Let’s run this model from R and make a few plots.

library(cmdstanr)
library(posterior)
library(ggplot2)

# first we get the data ready for Stan
d <- list(r_c = r_c, r_t = r_t, n_c = n/2, 
          n_t = n/2, a = 1, b = 1) # beta(1,1) -> uniform prior

# compile the model
mod <- cmdstan_model("vaccine.stan")
# fit the model with MCMC
fit <- mod$sample(
  data = d,
  seed = 123,
  chains = 4,
  parallel_chains = 4,
  refresh = 0
)
## Running MCMC with 4 parallel chains...
## 
## Chain 1 finished in 0.2 seconds.
## Chain 2 finished in 0.2 seconds.
## Chain 3 finished in 0.2 seconds.
## Chain 4 finished in 0.2 seconds.
## 
## All 4 chains finished successfully.
## Mean chain execution time: 0.2 seconds.
## Total execution time: 0.3 seconds.
# extract the draws
draws <- fit$draws()

# Convert to data frame
draws <- posterior::as_draws_df(draws)
head(draws)
## # A draws_df: 6 iterations, 1 chains, and 6 variables
##    lp__    p_c     p_t  effect   VE log_odds
## 1 -1041 0.0072 0.00045 -0.0068 0.94     -2.8
## 2 -1041 0.0075 0.00034 -0.0071 0.95     -3.1
## 3 -1044 0.0084 0.00072 -0.0077 0.91     -2.5
## 4 -1043 0.0065 0.00027 -0.0063 0.96     -3.2
## 5 -1043 0.0068 0.00026 -0.0065 0.96     -3.2
## 6 -1042 0.0078 0.00029 -0.0075 0.96     -3.3
## # ... hidden meta-columns {'.chain', '.iteration', '.draw'}
# look at the distribution of the effect
ggplot(draws, aes(x = effect*1e4)) +
  geom_density(fill = "blue", alpha = .2) +
  expand_limits(y = 0) + theme_minimal() +
  xlab("Size of the effect") +
    ggtitle("Reduciton in infections on treatment per 10,000
people")

# Probability that there is an effect is the negative mass 
# of the effect distribution; more negative favors treatment
# -- there is no question that there is an effect
round(mean(draws$effect < 0), 2)
## [1] 1
ggplot(draws, aes(x = log_odds)) +
  geom_density(fill = "blue", alpha = .2) +
  expand_limits(y = 0) + theme_minimal() +
  xlab("Log odds") + 
  ggtitle("Log odds of the treatment effect.
More negative, less likely to get infected on treatment")
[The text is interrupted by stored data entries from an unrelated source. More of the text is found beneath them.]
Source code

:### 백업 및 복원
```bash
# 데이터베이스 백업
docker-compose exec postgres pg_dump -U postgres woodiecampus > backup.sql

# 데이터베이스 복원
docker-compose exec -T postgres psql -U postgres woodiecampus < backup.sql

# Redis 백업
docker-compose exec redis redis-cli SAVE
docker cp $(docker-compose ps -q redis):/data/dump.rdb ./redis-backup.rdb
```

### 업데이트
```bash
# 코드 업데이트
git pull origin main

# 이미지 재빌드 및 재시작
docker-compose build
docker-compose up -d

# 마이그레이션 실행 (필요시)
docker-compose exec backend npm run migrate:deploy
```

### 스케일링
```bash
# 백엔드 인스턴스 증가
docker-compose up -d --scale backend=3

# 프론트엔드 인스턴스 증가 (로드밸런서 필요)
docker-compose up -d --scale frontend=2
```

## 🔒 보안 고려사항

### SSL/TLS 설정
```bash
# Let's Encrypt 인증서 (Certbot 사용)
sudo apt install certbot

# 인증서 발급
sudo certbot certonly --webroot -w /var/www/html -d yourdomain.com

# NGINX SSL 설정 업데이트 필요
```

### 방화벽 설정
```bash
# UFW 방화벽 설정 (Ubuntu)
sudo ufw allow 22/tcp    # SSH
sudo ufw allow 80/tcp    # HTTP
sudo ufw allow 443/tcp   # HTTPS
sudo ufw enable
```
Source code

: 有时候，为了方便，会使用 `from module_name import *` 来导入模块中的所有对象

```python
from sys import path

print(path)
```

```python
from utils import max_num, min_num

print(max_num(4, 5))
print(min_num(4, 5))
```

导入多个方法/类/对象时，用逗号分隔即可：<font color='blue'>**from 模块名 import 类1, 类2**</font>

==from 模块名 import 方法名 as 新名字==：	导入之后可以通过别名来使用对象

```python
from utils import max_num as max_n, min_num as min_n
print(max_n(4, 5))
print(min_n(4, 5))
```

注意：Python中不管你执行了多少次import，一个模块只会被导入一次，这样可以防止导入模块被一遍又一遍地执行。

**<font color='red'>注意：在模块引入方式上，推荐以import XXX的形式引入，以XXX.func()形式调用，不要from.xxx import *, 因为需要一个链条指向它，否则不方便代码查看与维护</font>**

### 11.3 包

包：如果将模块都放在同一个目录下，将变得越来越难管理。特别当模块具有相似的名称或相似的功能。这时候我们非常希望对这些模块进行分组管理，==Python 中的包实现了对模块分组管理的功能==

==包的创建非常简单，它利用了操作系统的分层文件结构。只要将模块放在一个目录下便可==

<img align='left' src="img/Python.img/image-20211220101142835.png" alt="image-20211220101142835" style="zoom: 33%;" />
label_txt <- paste("median =", round(median(draws$VE), 2))
ggplot(draws, aes(x = VE)) +
  geom_density(fill = "blue", alpha = .2) +
  expand_limits(y = 0) + theme_minimal() +
  geom_vline(xintercept = median(draws$VE), size = 0.2) +
  annotate("text", x = 0.958, y = 10, label = label_txt, size = 3) +
  xlab("Vaccine effectiveness") +
  ggtitle("Pfizer study protocol defines VE = 1 - Pt/Pc")

quant <- round(quantile(draws$VE, probs = c(0.05, 0.5, 0.95)), 2)

So if we observe 162 infections in the placebo group and 8 in the vaccinated group, the vaccine could be considered to be about 0.95 effective with the likely effectiveness anywhere between 0.91 and 0.97 which represents the median and the 90% quantile interval. We should insist that reporters produce uncertainty estimates and the reporters, in turn, should insist that companies provide them.